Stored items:
- - -

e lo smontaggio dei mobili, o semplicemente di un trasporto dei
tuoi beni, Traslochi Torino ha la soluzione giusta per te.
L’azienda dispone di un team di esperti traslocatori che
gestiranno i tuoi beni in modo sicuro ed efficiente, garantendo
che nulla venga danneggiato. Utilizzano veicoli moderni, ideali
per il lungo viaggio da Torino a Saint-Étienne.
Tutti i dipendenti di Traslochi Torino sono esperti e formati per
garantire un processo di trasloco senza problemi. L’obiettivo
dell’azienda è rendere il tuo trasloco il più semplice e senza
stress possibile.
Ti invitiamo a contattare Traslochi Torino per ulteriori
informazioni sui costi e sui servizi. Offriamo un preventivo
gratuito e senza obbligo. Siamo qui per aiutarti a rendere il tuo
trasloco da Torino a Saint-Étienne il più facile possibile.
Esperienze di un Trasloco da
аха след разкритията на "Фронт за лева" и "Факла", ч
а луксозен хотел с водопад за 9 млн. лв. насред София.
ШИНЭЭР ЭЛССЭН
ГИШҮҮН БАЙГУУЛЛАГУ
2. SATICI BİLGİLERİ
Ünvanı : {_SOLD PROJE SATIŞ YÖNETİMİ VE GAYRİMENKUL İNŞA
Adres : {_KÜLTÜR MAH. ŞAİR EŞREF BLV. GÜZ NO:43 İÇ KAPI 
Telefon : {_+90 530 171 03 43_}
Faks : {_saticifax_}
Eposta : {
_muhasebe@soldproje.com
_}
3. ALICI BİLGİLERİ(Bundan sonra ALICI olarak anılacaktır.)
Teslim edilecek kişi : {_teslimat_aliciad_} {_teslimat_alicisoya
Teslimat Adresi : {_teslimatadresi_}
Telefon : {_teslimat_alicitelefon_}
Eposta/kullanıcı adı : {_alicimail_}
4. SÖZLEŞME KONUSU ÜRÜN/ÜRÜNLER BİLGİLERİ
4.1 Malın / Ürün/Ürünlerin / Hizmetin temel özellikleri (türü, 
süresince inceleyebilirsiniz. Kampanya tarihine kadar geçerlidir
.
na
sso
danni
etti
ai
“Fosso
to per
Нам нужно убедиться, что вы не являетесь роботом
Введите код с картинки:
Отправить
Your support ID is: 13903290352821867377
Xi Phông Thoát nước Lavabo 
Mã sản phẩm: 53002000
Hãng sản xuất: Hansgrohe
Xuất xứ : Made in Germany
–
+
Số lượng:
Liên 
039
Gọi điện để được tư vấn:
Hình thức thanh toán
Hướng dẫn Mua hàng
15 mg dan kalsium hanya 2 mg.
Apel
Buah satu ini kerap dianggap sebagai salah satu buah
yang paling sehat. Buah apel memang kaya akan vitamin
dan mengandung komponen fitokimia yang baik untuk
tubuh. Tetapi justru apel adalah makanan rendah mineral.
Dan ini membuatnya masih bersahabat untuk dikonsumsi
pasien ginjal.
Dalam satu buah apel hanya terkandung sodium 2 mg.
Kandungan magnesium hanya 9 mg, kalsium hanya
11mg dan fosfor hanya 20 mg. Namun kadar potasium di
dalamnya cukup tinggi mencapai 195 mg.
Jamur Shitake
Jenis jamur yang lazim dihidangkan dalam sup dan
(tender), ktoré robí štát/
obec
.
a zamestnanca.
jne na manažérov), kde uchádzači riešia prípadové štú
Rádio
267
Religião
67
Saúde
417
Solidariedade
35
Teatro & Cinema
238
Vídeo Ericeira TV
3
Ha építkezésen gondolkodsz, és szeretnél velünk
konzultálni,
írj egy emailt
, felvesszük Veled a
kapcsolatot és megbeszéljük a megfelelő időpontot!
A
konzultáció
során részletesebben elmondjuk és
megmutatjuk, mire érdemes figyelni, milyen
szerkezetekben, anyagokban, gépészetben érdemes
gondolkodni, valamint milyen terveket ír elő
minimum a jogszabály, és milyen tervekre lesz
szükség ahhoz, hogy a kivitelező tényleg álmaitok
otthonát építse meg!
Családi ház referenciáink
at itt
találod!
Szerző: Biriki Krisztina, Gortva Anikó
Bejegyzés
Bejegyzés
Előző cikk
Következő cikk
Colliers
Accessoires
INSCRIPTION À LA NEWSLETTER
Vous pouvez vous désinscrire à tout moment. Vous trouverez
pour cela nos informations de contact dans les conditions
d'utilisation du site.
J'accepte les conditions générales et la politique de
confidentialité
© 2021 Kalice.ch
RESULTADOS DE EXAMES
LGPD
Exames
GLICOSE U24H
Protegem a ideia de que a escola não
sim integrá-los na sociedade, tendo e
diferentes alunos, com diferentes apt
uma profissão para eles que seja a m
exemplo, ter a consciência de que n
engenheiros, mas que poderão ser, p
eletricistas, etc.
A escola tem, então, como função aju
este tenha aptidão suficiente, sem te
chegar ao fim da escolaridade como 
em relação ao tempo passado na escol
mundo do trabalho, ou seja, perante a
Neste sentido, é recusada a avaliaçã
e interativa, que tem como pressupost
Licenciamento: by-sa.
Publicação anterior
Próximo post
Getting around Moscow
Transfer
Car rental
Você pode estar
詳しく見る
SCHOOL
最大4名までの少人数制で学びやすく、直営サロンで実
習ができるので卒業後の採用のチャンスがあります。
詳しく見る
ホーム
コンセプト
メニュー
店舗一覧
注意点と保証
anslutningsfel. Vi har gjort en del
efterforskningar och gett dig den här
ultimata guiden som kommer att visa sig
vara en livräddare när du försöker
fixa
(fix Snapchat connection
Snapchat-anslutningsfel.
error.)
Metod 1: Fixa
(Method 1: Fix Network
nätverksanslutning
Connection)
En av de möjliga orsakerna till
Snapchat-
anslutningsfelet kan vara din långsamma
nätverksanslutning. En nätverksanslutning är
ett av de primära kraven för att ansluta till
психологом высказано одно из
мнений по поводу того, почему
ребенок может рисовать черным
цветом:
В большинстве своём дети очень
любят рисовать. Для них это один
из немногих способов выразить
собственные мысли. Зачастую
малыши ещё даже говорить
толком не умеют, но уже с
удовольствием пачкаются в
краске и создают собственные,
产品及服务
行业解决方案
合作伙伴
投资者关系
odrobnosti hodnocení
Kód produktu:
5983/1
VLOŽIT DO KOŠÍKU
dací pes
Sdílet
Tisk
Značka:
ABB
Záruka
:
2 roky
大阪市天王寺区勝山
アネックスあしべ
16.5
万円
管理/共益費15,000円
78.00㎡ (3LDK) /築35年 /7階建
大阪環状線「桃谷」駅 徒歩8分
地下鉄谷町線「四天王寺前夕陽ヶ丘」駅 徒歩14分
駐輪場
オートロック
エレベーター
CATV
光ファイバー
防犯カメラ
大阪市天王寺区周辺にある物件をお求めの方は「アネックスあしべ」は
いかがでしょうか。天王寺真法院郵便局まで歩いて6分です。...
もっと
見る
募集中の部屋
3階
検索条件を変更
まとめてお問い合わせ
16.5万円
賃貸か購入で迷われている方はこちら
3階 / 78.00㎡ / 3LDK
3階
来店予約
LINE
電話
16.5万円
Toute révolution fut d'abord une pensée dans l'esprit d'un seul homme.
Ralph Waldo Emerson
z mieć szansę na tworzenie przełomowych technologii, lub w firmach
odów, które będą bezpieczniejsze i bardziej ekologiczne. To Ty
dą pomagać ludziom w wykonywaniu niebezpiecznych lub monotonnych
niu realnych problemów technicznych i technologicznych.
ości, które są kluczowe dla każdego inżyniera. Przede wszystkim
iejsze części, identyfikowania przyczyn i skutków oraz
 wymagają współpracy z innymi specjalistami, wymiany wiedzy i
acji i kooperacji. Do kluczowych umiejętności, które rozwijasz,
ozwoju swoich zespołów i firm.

- - -

**What needs to be done**
Copy out the material word for word, from its first line through the line that contains "4.1 Malın /", with both of those lines included.

**Exercise answer**
e lo smontaggio dei mobili, o semplicemente di un trasporto dei
tuoi beni, Traslochi Torino ha la soluzione giusta per te.
L’azienda dispone di un team di esperti traslocatori che
gestiranno i tuoi beni in modo sicuro ed efficiente, garantendo
che nulla venga danneggiato. Utilizzano veicoli moderni, ideali
per il lungo viaggio da Torino a Saint-Étienne.
Tutti i dipendenti di Traslochi Torino sono esperti e formati per
garantire un processo di trasloco senza problemi. L’obiettivo
dell’azienda è rendere il tuo trasloco il più semplice e senza
stress possibile.
Ti invitiamo a contattare Traslochi Torino per ulteriori
informazioni sui costi e sui servizi. Offriamo un preventivo
gratuito e senza obbligo. Siamo qui per aiutarti a rendere il tuo
trasloco da Torino a Saint-Étienne il più facile possibile.
Esperienze di un Trasloco da
аха след разкритията на "Фронт за лева" и "Факла", ч
а луксозен хотел с водопад за 9 млн. лв. насред София.
ШИНЭЭР ЭЛССЭН
ГИШҮҮН БАЙГУУЛЛАГУ
2. SATICI BİLGİLERİ
Ünvanı : {_SOLD PROJE SATIŞ YÖNETİMİ VE GAYRİMENKUL İNŞA
Adres : {_KÜLTÜR MAH. ŞAİR EŞREF BLV. GÜZ NO:43 İÇ KAPI 
Telefon : {_+90 530 171 03 43_}
Faks : {_saticifax_}
Eposta : {
_muhasebe@soldproje.com
_}
3. ALICI BİLGİLERİ(Bundan sonra ALICI olarak anılacaktır.)
Teslim edilecek kişi : {_teslimat_aliciad_} {_teslimat_alicisoya
Teslimat Adresi : {_teslimatadresi_}
Telefon : {_teslimat_alicitelefon_}
Eposta/kullanıcı adı : {_alicimail_}
4. SÖZLEŞME KONUSU ÜRÜN/ÜRÜNLER BİLGİLERİ
4.1 Malın / Ürün/Ürünlerin / Hizmetin temel özellikleri (türü, 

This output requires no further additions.